Aujourd’hui, j’allais pour une énième fois chez mon couple préféré prendre un verre de jus de fruit. Parler avec eux me remontait le moral. Pourtant je ressentais le vide que Chloé avait laissé au fond de moi, emportant avec elle une grande partie de mes souvenirs. Peut-être qu’oublier faisait partie de la vie, mais à quoi se raccrocher quand les souvenirs disparaissent presque entièrement ? Comme si Béatrice avait pu sentir mes tourments ou lire dans mes pensées, elle sortit de sa maison, prit une clé et se dirigea vers moi. La clé, je la connaissais bien. J’avais eu l’interdiction d’y toucher pendant des années. Cette clé si précieuse, ouvrait la cave ainsi que l’atelier de Phillipe. Son « atelier » était en réalité une pièce vaste, juxtaposée à la cave, où les deux amoureux entreposaient leurs photographies. On aurait pu appeler ça une chambre noire. Dans les albums, je trouverai peut-être la réponse que j’attendais. Pourquoi oubliais-je les bons moments de mon passé pour ne garder que les regrets ? Pourquoi voyais-je sans cesse son ombre partout où je me rendais ? Pourquoi la douleur ne pouvait-elle pas s’éteindre ?

4.
L’amour me pousse à écrire

Je ne prends pas la plume sans envie. Les chagrins m’aident. Ils donnent au vent la puissance de mes colères. Ils donnent aux mots l’amplitude qui me manque.

5.
Quand on pense que tout est fini, que l’on s’est remis, il n’en est rien. On le pense, mais il suffit d’un tout petit évènement pour tout déclencher. Tout remonte à la surface. Des corps, des visages qui se sont amoncelés là, dans le fond de votre tête. Ils remontent, emportant les regrets avec eux. Tout remonte. Tous remontent. Je repense aux bons moments mais le sourire ne me reviendra pas. Les larmes viennent. Je ne peux pas les contrôler.

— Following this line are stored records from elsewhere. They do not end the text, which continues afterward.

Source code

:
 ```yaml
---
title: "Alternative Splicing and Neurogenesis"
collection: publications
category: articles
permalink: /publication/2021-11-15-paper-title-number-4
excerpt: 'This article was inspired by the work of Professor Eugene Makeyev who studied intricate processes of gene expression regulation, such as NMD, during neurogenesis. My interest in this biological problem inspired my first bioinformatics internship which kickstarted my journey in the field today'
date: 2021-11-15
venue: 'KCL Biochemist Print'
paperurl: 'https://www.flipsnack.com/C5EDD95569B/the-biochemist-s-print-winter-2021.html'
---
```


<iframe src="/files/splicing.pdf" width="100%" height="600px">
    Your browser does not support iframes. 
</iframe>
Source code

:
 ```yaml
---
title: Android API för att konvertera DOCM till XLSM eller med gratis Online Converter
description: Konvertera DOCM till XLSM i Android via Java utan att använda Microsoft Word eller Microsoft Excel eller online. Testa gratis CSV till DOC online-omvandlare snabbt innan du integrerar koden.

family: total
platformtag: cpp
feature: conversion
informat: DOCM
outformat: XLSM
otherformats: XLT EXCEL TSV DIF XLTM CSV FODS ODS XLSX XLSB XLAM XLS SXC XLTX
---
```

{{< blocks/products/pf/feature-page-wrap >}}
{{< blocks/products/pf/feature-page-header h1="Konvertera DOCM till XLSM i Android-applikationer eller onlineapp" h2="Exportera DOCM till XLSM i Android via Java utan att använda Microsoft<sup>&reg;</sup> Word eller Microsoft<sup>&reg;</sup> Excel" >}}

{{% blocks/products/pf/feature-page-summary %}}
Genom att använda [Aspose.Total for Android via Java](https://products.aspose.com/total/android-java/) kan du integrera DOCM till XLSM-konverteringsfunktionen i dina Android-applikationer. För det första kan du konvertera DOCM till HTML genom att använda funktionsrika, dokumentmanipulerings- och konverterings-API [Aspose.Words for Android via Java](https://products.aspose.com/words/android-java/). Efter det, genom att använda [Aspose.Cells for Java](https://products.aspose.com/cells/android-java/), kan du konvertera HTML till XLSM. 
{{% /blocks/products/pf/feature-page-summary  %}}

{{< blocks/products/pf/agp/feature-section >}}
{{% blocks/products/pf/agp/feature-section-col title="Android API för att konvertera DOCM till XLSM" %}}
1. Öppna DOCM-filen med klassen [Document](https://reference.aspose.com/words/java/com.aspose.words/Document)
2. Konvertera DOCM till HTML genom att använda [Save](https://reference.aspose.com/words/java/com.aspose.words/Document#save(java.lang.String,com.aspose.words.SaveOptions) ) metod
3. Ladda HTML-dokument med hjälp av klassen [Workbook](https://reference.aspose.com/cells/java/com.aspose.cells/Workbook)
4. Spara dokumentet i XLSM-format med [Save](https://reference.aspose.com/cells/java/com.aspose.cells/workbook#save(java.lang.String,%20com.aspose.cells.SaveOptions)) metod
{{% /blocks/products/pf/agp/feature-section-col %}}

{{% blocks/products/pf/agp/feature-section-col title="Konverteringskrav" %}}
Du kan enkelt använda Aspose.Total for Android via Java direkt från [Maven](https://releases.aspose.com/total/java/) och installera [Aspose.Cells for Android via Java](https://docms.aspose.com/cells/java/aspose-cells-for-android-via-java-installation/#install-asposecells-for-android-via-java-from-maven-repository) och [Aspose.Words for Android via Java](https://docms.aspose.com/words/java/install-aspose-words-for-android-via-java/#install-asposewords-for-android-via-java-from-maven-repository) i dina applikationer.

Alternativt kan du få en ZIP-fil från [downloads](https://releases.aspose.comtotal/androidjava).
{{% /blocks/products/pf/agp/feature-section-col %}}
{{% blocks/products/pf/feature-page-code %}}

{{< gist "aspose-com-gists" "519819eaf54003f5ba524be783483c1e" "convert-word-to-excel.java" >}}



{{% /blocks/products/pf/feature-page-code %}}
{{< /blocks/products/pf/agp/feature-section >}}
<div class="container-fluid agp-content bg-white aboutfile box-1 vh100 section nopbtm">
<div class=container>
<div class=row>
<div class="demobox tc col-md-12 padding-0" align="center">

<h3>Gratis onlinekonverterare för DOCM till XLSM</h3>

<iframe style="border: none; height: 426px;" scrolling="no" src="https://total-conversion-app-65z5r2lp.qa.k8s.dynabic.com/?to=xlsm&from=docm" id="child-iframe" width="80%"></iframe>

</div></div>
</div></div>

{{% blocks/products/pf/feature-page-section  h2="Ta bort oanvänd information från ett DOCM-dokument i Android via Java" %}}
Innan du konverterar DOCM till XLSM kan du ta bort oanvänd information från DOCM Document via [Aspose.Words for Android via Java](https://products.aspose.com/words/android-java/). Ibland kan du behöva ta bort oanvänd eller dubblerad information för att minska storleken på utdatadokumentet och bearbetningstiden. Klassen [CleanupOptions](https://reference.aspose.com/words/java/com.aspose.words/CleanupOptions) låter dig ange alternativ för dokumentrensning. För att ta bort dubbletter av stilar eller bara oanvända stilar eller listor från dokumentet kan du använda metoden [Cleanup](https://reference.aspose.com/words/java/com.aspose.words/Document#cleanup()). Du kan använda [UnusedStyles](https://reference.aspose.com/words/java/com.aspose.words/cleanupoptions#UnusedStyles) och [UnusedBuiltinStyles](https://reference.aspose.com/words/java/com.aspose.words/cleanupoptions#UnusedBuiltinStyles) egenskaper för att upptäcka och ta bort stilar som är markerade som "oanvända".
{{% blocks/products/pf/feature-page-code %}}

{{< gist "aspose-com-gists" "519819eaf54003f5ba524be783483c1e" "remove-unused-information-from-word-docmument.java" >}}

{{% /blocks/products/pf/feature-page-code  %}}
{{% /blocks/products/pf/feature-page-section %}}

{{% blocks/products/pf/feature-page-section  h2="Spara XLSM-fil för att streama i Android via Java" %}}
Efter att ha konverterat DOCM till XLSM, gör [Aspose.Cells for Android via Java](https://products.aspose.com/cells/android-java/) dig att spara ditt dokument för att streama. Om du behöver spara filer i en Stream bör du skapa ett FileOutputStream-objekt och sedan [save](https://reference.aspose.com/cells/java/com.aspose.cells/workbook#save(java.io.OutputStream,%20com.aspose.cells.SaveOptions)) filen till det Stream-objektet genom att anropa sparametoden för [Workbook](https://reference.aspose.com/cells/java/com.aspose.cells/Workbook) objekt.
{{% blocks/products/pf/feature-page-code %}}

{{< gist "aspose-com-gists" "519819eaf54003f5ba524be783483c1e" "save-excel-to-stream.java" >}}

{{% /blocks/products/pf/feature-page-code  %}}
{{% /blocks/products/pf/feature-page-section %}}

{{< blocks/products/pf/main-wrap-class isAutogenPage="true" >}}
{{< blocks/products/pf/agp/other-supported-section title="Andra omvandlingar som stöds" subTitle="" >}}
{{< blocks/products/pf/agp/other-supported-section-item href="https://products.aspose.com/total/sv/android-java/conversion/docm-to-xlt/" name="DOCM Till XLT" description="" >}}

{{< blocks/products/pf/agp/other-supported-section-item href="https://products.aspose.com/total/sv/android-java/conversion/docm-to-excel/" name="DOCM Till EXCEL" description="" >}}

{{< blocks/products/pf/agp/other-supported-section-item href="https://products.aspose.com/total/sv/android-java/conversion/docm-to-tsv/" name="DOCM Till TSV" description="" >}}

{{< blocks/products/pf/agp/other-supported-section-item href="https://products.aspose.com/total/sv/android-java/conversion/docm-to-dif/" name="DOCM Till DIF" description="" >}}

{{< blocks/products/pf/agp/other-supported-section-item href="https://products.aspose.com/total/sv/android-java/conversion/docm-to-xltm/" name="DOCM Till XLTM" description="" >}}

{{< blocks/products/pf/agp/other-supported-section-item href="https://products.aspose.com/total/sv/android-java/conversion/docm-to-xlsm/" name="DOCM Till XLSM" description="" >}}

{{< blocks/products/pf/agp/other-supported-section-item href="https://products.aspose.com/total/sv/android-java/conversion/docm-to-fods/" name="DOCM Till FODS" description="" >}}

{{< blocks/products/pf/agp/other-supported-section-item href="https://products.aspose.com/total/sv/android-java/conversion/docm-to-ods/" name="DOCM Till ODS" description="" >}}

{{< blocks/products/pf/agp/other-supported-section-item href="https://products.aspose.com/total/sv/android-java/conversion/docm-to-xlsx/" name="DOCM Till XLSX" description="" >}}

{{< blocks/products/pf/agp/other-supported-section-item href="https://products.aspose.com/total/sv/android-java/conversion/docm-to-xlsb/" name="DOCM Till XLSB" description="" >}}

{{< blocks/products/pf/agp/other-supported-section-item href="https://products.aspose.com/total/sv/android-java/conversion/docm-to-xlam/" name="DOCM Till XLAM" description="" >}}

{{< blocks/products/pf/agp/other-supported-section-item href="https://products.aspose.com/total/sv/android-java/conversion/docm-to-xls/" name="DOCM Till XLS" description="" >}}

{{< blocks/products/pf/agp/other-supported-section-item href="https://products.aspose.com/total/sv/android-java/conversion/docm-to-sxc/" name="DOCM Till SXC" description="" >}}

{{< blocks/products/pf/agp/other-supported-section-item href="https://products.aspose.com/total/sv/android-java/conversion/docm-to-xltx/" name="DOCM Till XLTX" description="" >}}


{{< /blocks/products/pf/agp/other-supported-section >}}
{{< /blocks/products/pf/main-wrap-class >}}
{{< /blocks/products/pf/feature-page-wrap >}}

L’espoir n’est qu’illusion, mais il nous fait tenir. Sans espoir, la vie serait triste. Elle m’a fait tenir pour mon chiot. J’ai espéré qu’il s’en sorte. J’ai voulu y croire, même si je savais qu’il n’y avait rien à faire, qu’elle était condamnée. Je savais que ce n’était pas de ma faute mais je me suis torturée quand même, car je regrettais d’avoir pris certaines décisions. Je me sentais coupable de sa mort. Je me pensais coupable de son sort, de son mal-être grandissant.